Sur la demande d’injonction :
2.
Les dispositions précitées du II de l’article L. 441-2-3-1 du code de la construction et de l’habitation font obligation au juge d’adresser au préfet l’injonction qu’elles prévoient, dès lors qu’il constate que la demande a été reconnue comme prioritaire par la commission de médiation, qu’elle doit être satisfaite d’urgence et que n’a pas été offert au demandeur une place dans une structure d’hébergement, un établissement ou logement de transition, un logement-foyer ou une résidence hôtelière à vocation sociale.
3.
Par décision du 30 avril 2025, la commission de médiation de Paris a désigné M. A… comme prioritaire et devant être hébergé en urgence dans une structure d’hébergement, un logement de transition, un logement-foyer ou une résidence hôtelière à vocation sociale. Cette décision vaut pour une personne.
4.
Il résulte de l’instruction M. A… est dépourvu de logement et justifie d’une attestation d’élection de domicile auprès du centre d’action sociale de la ville de Paris dans le 17ème arrondissement. Il n’a reçu aucune offre d’hébergement tenant compte de ses besoins. Dès lors, sa demande doit être satisfaite d’urgence.
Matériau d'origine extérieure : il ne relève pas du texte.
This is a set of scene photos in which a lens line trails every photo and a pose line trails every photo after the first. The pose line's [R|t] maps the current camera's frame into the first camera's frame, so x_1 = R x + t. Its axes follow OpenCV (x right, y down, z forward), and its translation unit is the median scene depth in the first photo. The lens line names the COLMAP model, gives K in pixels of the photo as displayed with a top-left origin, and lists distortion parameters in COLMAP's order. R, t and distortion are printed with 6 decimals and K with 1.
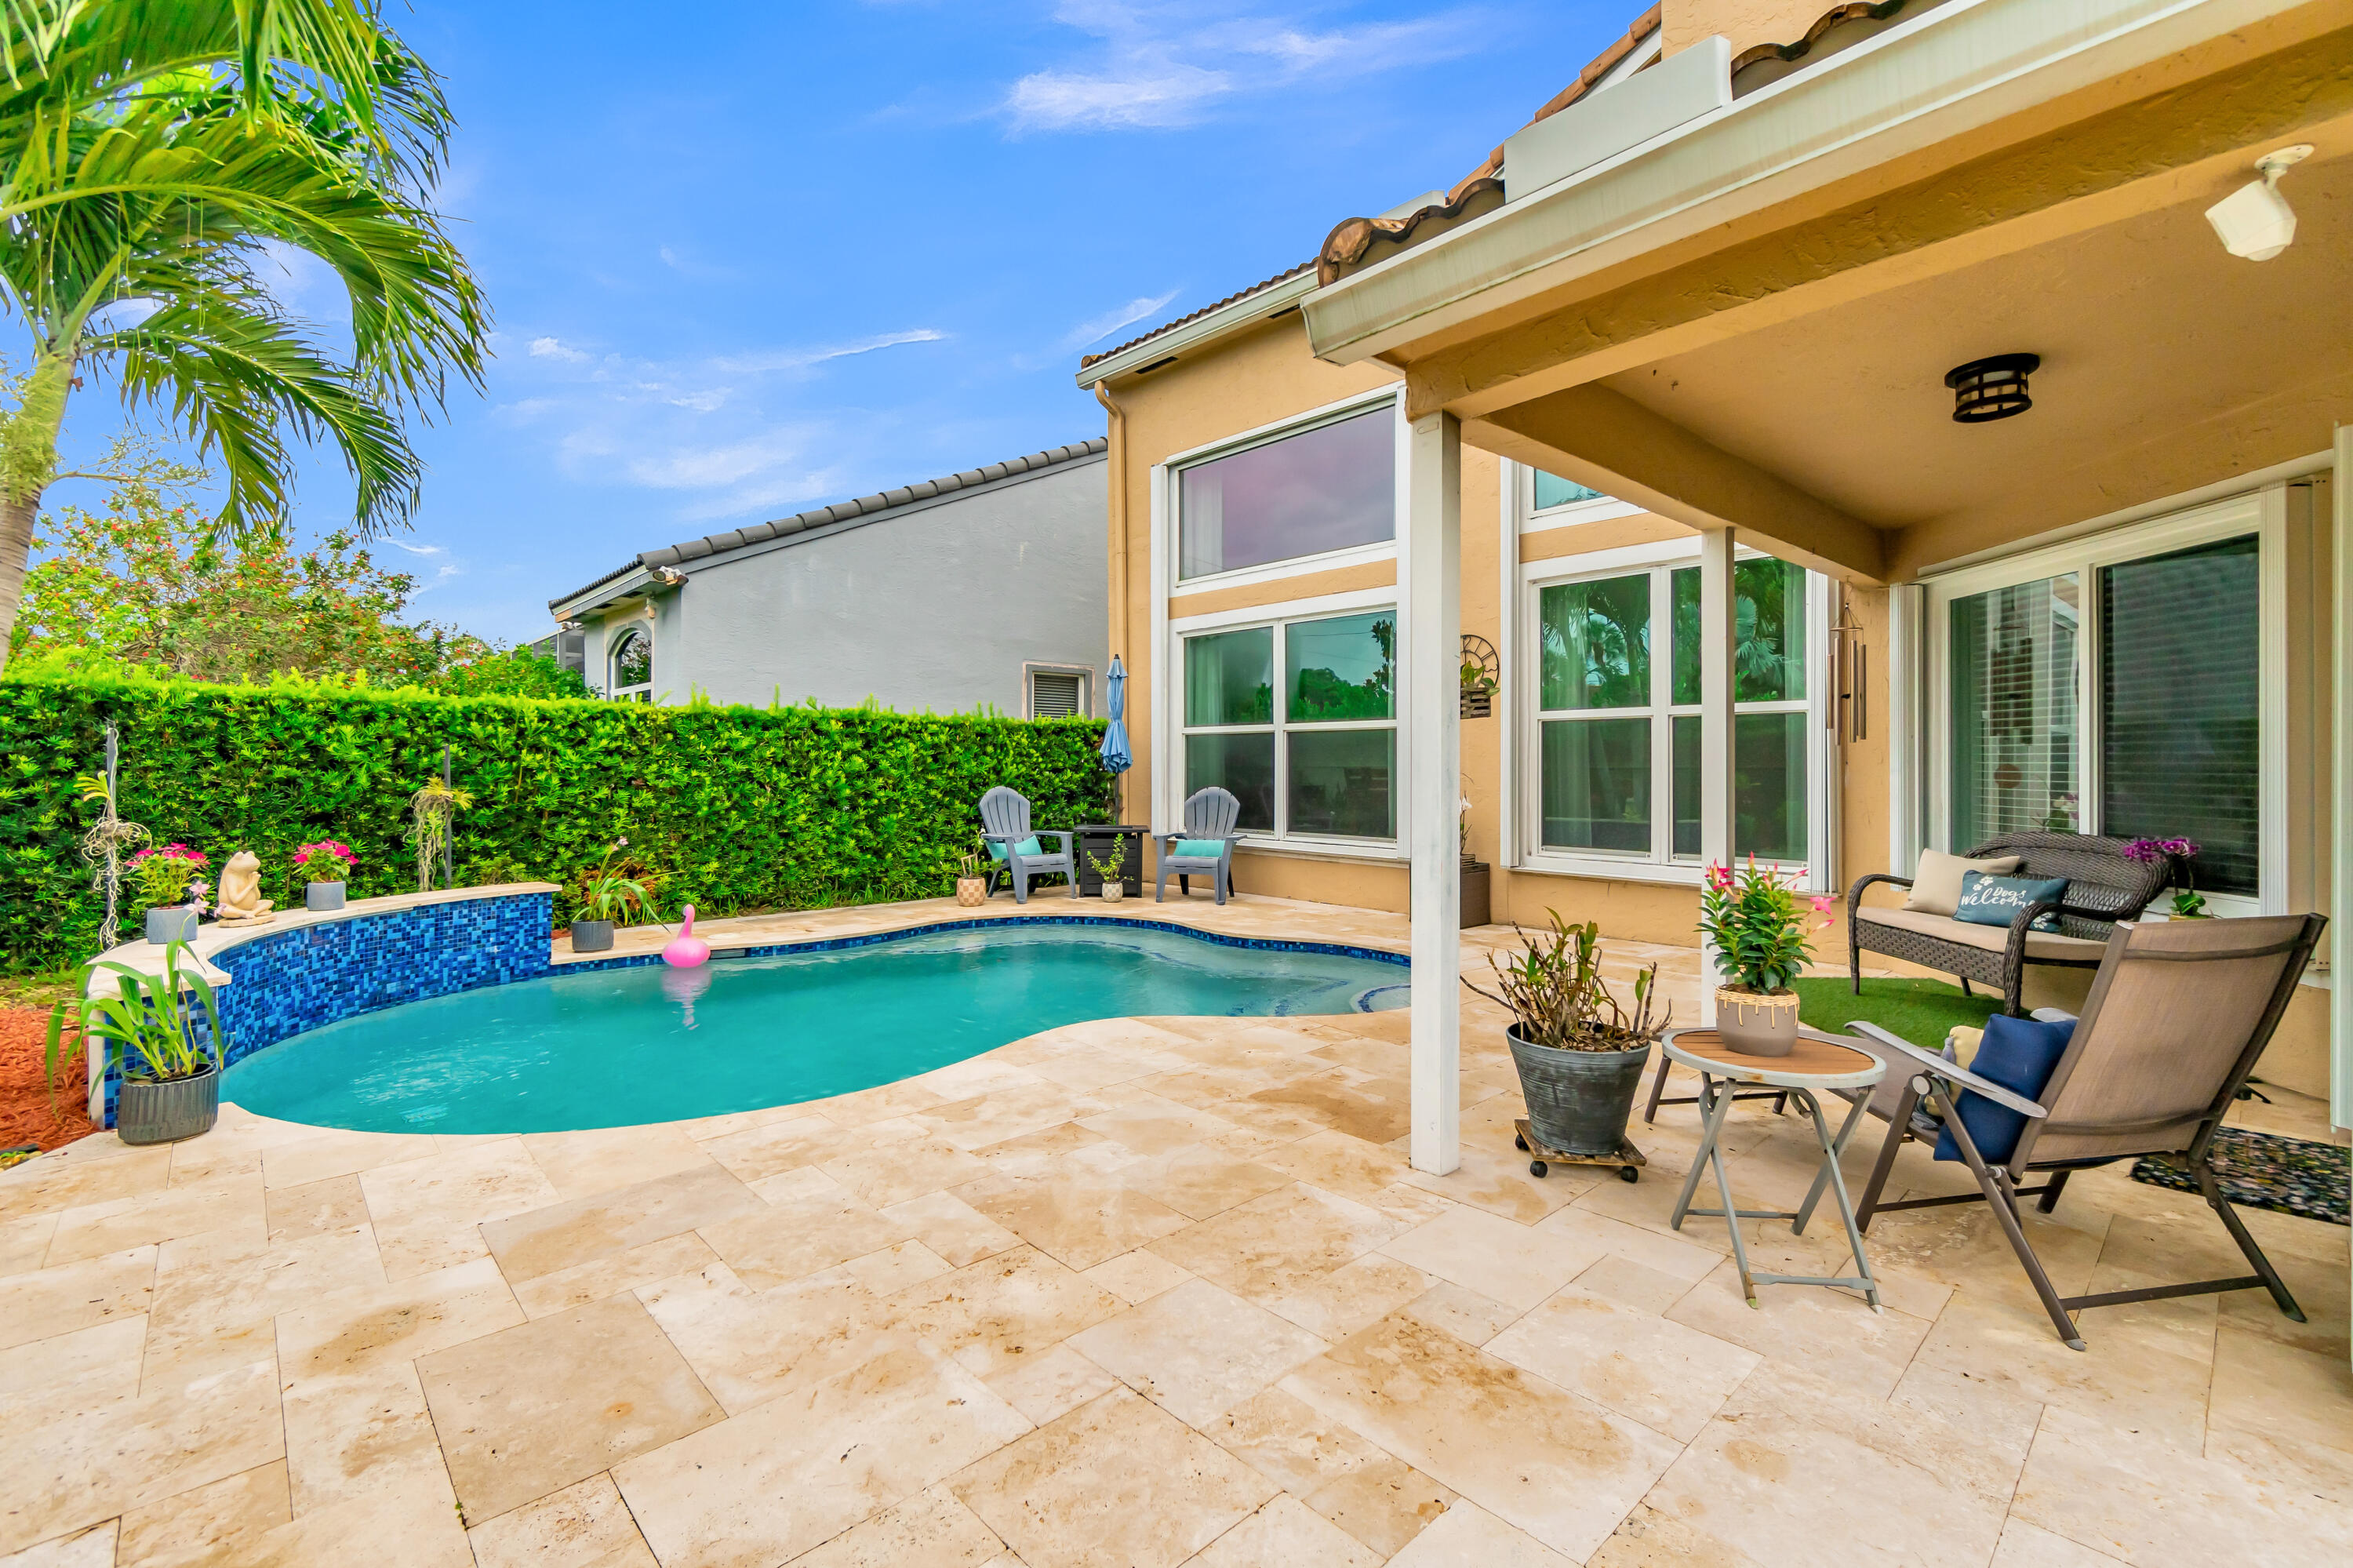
lens RADIAL K [[1020.4, 0, 1153.1], [0, 1020.4, 751.3], [0, 0, 1]] dist [-0.008960, 0.001788]
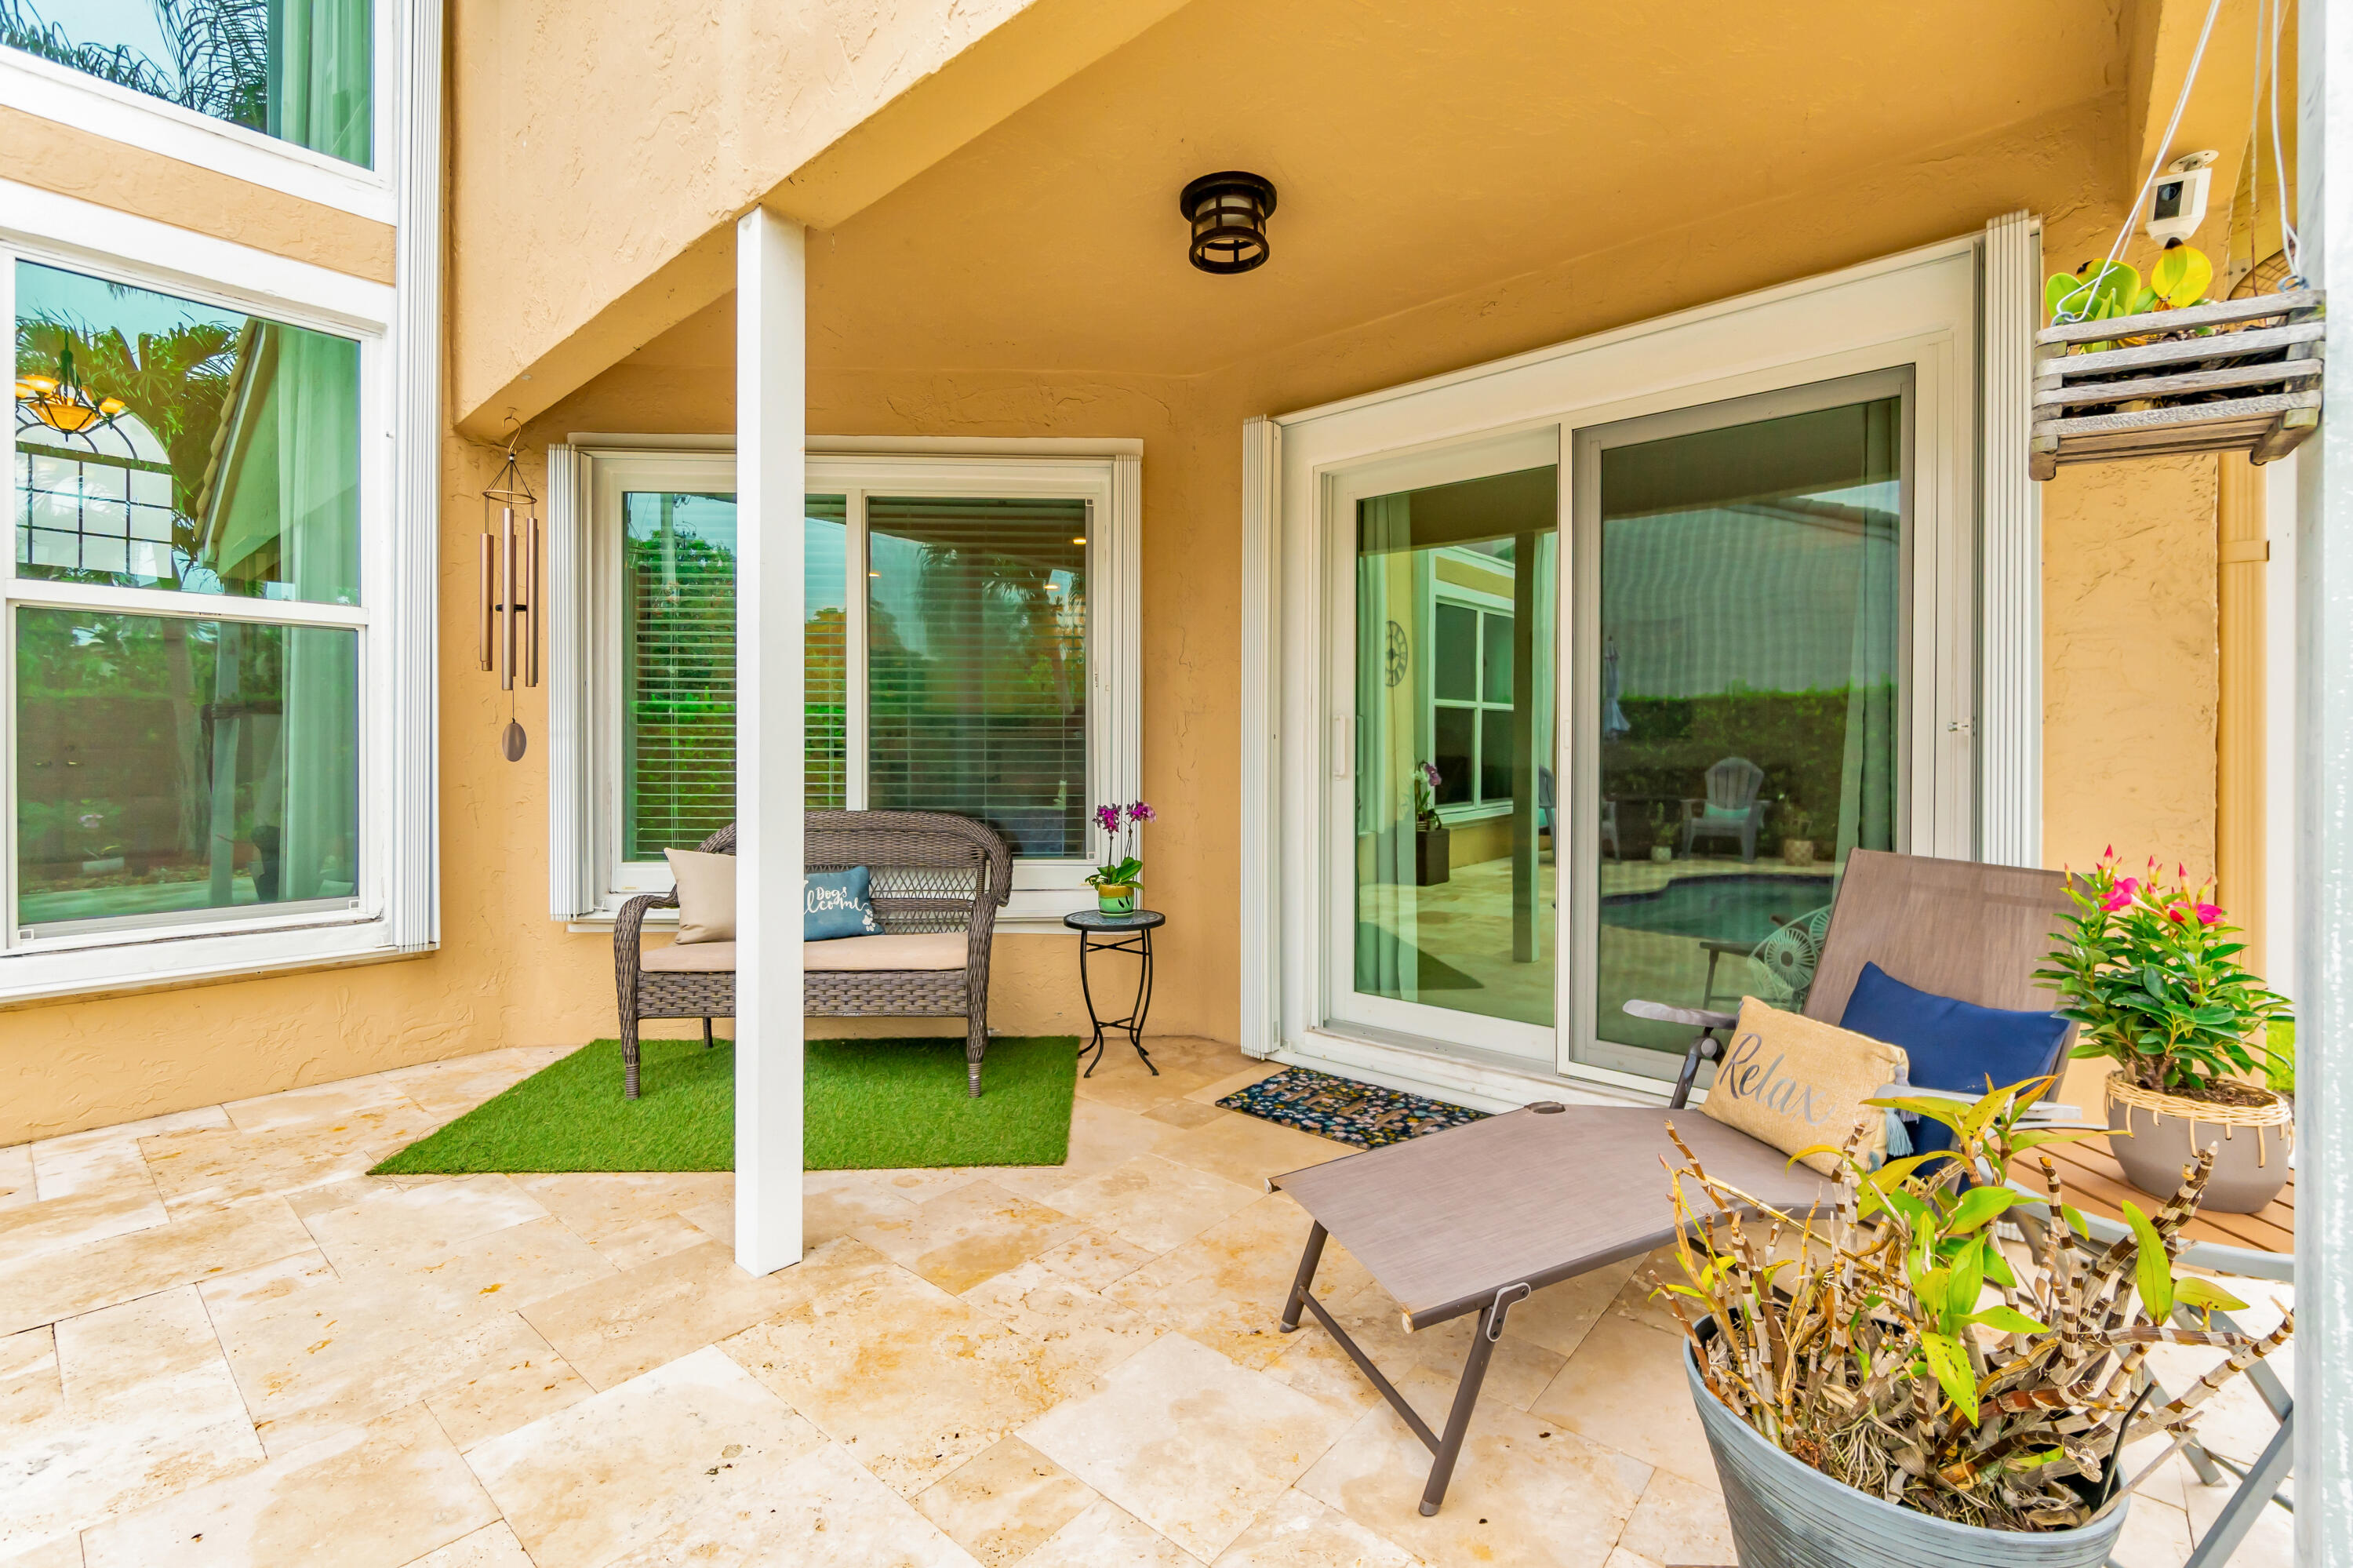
lens RADIAL K [[1020.4, 0, 1152.3], [0, 1020.4, 747.6], [0, 0, 1]] dist [-0.008960, 0.001788]
pose [[-0.110045, 0.003727, 0.993920, 0.043638], [-0.018235, 0.999817, -0.005768, 0.024351], [-0.993759, -0.018759, -0.109957, 0.687337]]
Dans ces conditions, il y a lieu d’y procéder par ordonnance et d’enjoindre au préfet de la région d’Île-de-France, préfet de Paris, d’assurer le relogement de M. A….
Sur l’astreinte :
5.
Il y a lieu, dans les circonstances de l’espèce, d’assortir l’injonction décidée au point 4 ci-dessus de l’astreinte prévue par l’article L. 441-2-3-1 du code de la construction et de l’habitation, dont le montant doit être fixé, pour une personne, à 50 euros par jour de retard à compter du 1er juillet 2026. Cette astreinte sera versée par les services de l’État au fonds national d’accompagnement vers et dans le logement selon les modalités prévues par l’article L. 441-2-3-1 précité du code de la construction et de l’habitation, jusqu’à sa liquidation définitive par le juge.
O R D O N N E :
Article 1er : Il est enjoint au préfet de la région d’Île-de-France, préfet de Paris, d’assurer l’hébergement de M. A…, sous une astreinte destinée au fonds national d’accompagnement vers et dans le logement.
Article 2 : L’astreinte, d’un montant de 50 euros par jour de retard à compter du 1er juillet 2026, sera versée par les services de l’État au fonds national d’accompagnement vers et dans le logement selon les modalités prévues par l’article L. 441-2-3-1 du code de la construction et de l’habitation, jusqu’à sa liquidation définitive par le juge.
Article 3 : La présente ordonnance sera notifiée à M. B… A… et au ministre chargé de la ville et du logement.
Copie en sera adressée au préfet de la région d’Île-de-France, préfet de Paris.
Fait à Paris le 4 mai 2026.
La magistrate désignée,
signé
A. Stoltz-Valette
La République mande et ordonne au ministre chargé de la ville et du logement en ce qui le concerne ou à tous commissaires de justice à ce requis en ce qui concerne les voies de droit commun contre les parties privées, de pourvoir à l’exécution de la présente ordonnance.